I quote here the proof of a result given in Haim Brezis Functional Analysis, Sobolev Spaces and partial differential Equations:
I haven't been able to conclude where exactly is this hypothesis used:
A is closed and convex.
As far as I understand, one concludes the existence of minimum in the convex, closed and bounded set $\tilde{A}$, but this is done without using the fact that $A$ is closed and convex,
The fact that $\tilde{A}$ is closed and convex simply follows from the lower semicontinuity and convexity of the function $\varphi$ and we obtain the existence of minimum in the set $\tilde{A}$ Then, as $\tilde{A} \subset A$ we obtain the minimum in the whole $A$.

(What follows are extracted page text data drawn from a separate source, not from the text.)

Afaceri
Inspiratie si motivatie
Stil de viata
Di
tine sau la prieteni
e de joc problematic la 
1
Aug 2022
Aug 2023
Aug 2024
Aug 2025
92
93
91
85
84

No the assumption for $A$ to be closed and convex are important, because if we put $$ B=\{x\in A \; , \; \varphi(x)\leq \varphi(a) \} $$ so using the fact that $\varphi$ is lsc prove that $B$ is closed in the trace topology of $A$, since $A$ is closed $B$ is closed in $E$, and the fact that $A$ is convex and $\varphi$ is convex prove that $B$ is convex, and finally $(5)$ prove that $B$ is bounded so in particular $B$ is a compact in $\sigma(E,E^*)$.
If $A$ is not closed the theorem will fall in fact : $E=\mathbb{R}$ and $A=]0,+\infty[$ and $\varphi(t)=t$ it's clear that $\inf_{t\in A}\varphi(t)=0$ who is not achieved in any point of $A$.

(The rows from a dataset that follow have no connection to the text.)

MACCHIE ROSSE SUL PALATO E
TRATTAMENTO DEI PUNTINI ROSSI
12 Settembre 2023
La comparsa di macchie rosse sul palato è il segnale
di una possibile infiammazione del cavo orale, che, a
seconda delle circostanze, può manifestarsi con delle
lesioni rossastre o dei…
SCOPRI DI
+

If $A$ is closed but not convex the question is more complicated because every sci in a compact set achieve the minimum, so we need an infinite dimensional example,but the theorem fall also in this case in fact : $E=l^2(\mathbb{N})$ and $A=\{(x_n)_n\; , \; \sum_{k\geq0}|x_k|^2=1\}$ and $\varphi((x_n)_n)=x_1$ it's clear that $\inf_{x\in A}\varphi(x)=-\infty$ who is not achieved in any point of $A$.